I’d like to know when and why it was that computer programmers started referring to themselves as “software engineers.” I have a theory, of course. I believe that in the early 80s or so some programmer more socially adroit than his peers noticed that when he introduced himself to women as a computer programmer, they tended to roll their eyes and leave. I’m not saying that’s fair on the part of the woman and hell, it’s just a theory, but my guess is that this early programmer decided that if he was ever going to get laid, he’d have to start calling himself something else. “Computer” had to go – people knew what that meant.

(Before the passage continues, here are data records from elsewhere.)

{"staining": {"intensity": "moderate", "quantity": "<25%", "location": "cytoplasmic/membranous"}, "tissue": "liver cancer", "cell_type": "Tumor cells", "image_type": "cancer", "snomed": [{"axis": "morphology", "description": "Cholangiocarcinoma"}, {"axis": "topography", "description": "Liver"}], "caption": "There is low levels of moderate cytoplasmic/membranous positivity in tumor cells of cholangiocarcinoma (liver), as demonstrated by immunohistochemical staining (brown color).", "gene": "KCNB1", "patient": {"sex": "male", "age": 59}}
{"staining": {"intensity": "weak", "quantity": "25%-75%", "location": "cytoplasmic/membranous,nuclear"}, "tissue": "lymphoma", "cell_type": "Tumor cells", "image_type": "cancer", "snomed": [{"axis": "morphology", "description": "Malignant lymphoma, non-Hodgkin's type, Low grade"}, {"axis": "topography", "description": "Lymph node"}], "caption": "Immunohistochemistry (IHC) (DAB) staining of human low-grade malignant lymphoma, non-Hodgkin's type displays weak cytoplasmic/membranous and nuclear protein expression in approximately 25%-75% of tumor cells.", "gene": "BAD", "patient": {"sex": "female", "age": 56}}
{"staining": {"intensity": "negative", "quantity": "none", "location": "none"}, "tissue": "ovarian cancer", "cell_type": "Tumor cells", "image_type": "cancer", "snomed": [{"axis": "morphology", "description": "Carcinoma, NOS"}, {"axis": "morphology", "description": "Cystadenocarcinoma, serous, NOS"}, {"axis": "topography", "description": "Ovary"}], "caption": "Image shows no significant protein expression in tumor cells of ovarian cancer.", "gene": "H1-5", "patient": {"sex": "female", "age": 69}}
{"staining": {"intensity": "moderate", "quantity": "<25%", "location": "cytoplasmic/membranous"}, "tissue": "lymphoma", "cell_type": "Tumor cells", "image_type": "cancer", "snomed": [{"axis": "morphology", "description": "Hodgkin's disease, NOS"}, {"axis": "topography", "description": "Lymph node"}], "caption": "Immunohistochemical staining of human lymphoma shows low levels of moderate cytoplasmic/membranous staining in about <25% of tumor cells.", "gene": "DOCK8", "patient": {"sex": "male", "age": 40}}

But “software” – now that was an unfamiliar and exotic term with vaguely sensual connotations. But software what? Standing by itself, the term would sound like he couldn’t get an erection. A strongly masculine noun was indicated, something that would advertise his mastery over the software, and by implication any woman lucky enough to come home with him to his parents’ basement. “Software neurosurgeon” would probably entice the ladies, but he might get in trouble if he ever happened to be at the scene of a medical emergency. “Software fighter pilot” would probably eventually get him beaten up. “Software cowboy” would be just too transparent. Same with “software fireman.” “Software lawyer?” Tempting, but difficult to justify linguistically. My guess is it came down to a choice between “software dentist” and “software engineer,” and I’d have to say that he made the right choice.


Anonymous Anonymous said...

I'm a computer programmer. When I started at my current job, I was given the title Software Engineer, just like all the other programmers in the company. After a couple of years, the company changed all our titles. I think it was due, in part, to the engineers society getting uppity about people calling themselves engineers, when they didn't actually have an engineering degree. Anyways, now my title is Software Designer or something like that. I don't remember, because they didn't give us new business cards.

paul Anonymous

8:11 PM  
Anonymous Anonymous said...

What do you call the guy who designs the train engines?